Dive Brief:
- BD on Thursday reported a 11.4% year-over-year decline in revenues to approximately $3.86 billion during its fiscal third quarter, below the average analyst estimate of around $3.96 billion. While the company experienced strong demand for coronavirus diagnostics, the medtech saw "significant pressure" on its surgery portfolio as a result of elective procedure deferrals.
- CEO Tom Polen told investors that COVID-19 had a "net negative top line impact" of $600 million in the third quarter, emphasizing the business environment remains challenging. Polen did say the company saw "encouraging trends" in the procedure volumes in June and July as it entered the fourth quarter.
- A key bright spot for BD is the recent launch of its COVID-19 rapid point-of-care antigen test which received an emergency use authorization from the FDA in early July, making it only the second such diagnostic. SVB Leerink analysts wrote on Thursday that BD's capacity for producing the antigen test may add up to $1.5 billion in revenue during fiscal year 2021.
Dive Insight:
Among BD's hardest-hit units in the third quarter was the company's Interventional segment, driven by the surgery and peripheral intervention businesses, with revenue dropping 20.3% from the prior-year period due to elective procedure deferrals.

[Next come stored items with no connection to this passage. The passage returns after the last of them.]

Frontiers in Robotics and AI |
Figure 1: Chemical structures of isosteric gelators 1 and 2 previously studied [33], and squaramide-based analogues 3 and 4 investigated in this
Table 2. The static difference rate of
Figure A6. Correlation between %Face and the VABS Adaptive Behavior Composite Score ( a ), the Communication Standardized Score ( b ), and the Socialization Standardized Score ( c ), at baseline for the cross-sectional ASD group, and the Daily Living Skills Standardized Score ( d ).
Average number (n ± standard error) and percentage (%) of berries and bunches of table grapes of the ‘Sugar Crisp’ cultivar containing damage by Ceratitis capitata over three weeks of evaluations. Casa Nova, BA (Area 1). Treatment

While Polen told investors BD saw sequential improvement each month in demand for elective procedures as the quarter progressed, it remained below pre-coronavirus levels. "We exited Q3 seeing [BD Interventional] procedure volumes at approximately 80% of pre-COVID levels," he said.

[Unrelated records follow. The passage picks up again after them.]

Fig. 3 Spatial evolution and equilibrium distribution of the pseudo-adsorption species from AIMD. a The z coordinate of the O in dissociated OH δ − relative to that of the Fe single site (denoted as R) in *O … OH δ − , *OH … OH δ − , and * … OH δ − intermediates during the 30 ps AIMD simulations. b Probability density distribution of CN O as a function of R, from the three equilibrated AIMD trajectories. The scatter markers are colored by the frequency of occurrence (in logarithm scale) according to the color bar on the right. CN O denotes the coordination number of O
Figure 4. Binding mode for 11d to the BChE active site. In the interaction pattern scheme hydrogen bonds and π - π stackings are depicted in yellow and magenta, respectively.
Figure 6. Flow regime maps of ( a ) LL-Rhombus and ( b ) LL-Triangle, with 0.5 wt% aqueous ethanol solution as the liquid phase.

Nonetheless, these COVID-19 headwinds appear to be diminishing as hospitals have started to resume elective and non-urgent procedures. Polen highlighted that China in June reported year-on-year growth in all BD Interventional businesses and it continues to watch the country closely "since they are further along in their post-COVID restart."

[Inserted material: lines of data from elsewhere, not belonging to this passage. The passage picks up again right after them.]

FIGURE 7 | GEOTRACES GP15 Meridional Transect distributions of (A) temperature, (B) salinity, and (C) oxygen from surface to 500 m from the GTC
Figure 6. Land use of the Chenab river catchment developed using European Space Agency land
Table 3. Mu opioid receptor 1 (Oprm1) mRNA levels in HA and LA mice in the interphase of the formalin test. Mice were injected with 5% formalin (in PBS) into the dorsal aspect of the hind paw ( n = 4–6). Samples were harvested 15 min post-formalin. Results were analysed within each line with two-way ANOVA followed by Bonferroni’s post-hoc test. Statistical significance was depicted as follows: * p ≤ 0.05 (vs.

In the U.S., BD's third-quarter revenues dropped 13.1% from the prior-year period, with the silver lining coming from revenue growth in the Diagnostic Systems unit due to COVID-19 testing. For the rest of the world, the revenue fell 9.2% from the prior-year period, with declines in China and Latin America partially offset by growth in Europe and EMA.
On the coronavirus testing front, Polen said BD is currently producing 1 million molecular diagnostics test a month for use on the company's BD Max System.
While SVB Leerink analysts believe polymerase chain reaction (PCR) tests will continue to be the "gold standard" for COVID-19 tests, they wrote on Thursday that antigen testing "could offer the opportunity to help 'bridge the gap between the significant bolus of incoming demand and current RT-PCR capacity."
In the month since the launch of BD's antigen test, Polen said the company has shipped more Veritor readers than it normally does in an entire year.
The Department of Health and Human Services announced last month that it was purchasing 750,000 of BD's antigen test kits and 2,000 of its Veritor Plus systems that the tests run on. In addition, BD late last month was awarded $24 million by HHS and the Department of Defense to scale up production of its antigen test.
And, just this week, seven states formed a buying consortium with plans to purchase a total of 3.5 million antigen tests from both BD and Quidel. However, William Blair analysts said the orders from the multistate agreement "alone represent nearly a quarter of the monthly capacity" for both companies combined and "as more states are likely to be added to the consortium, those too will add to a demand on a capacity that already was stretched beyond its limits."
Nonetheless, Polen said on Thursday's call that BD is working to increase supply capacity and feels confident about its original goal of producing a total of 10 million antigen tests in the fourth quarter and an 8 million test-per- month run rate by the end of the fiscal year. He noted that a $24 million investment from DOD and HHS in to scale up BD's manufacturing will likely translate to 12 million Veritor assays being produced monthly by the end of next February.